### SELECTED TEXT
▶

The superintendent for Putnam City Schools is Dr. Fred Rhodes.
The website for Putnam City Schools is http://putnamcityschools.org/.

===Higher education===
Bethany is home to two universities: Southern Nazarene University (SNU) and Southwestern Christian University (SWCU).

SNU offers adult degree completion and many masters programs including an MBA with evening classes. Southwestern Christian University is a Holiness–Pentecostal university specializing in Bible and Christian ministries and offers adult degree completion and master programs.

===Public libraries===
Metropolitan Library System operates the Bethany Library, which has 23000 sqft of space. It began operations on January 31, 1965 in a different facility. The current facility opened on November 16, 2019, built from a bond approved on April 5, 2016.

==Transportation==
Wiley Post Airport handles business and commercial aircraft. It also has an industrial park that contains about fifty aviation-related businesses, including Rockwell International (an aircraft manufacturer), Million Air, Servicenter Incorporated, and the Federal Aviation Administration Systems Management Office.

◀

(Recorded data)
▶

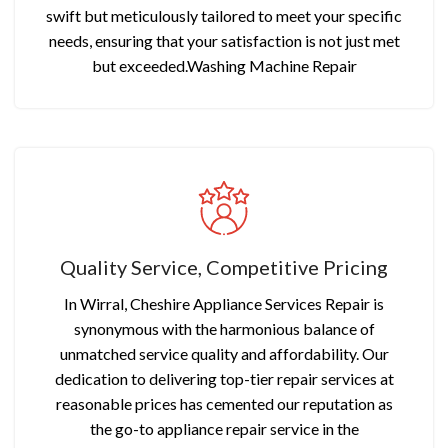
swift but meticulously tailored to meet your specific
needs, ensuring that your satisfaction is not just met
but exceeded.Washing Machine Repair
Quality Service, Competitive Pricing
In Wirral, Cheshire Appliance Services Repair is
synonymous with the harmonious balance of
unmatched service quality and affordability. Our
dedication to delivering top-tier repair services at
reasonable prices has cemented our reputation as
the go-to appliance repair service in the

◀

### QUESTIONS ON THE MATERIAL
**1.** Rewrite the text about Bethany, starting at the words "The website for" and ending after "and master programs.". Put "Southern Nazarene" wherever "SNU" appears.
**2.** Continue the text about Bethany from its last sentence.

### ANSWERS BY ITEM
**1.**
The website for Putnam City Schools is http://putnamcityschools.org/.

===Higher education===
Bethany is home to two universities: Southern Nazarene University (Southern Nazarene) and Southwestern Christian University (SWCU).

Southern Nazarene offers adult degree completion and many masters programs including an MBA with evening classes. Southwestern Christian University is a Holiness–Pentecostal university specializing in Bible and Christian ministries and offers adult degree completion and master programs.

**2.**
The main vehicular route in and out of Bethany is the 39th Street Expressway (part of Historic Route 66), which runs through downtown Bethany.

==Attractions==
The Bethany parks and recreation system includes many small neighborhood parks, and four large parks, Eldon Lyon Park, McFarland Park, Ripper Park, and Stinchcomb Wildlife Refuge. Eldon Lyon Park is the venue for the annual Fourth of July festival, which is an all-day event with fireworks, a carnival, and a parade that starts on main street. Downtown festivals include Bethany66, the Annual Tree Lighting, Cinco de Mayo and is home to many special one-time musical events hosted by main street businesses.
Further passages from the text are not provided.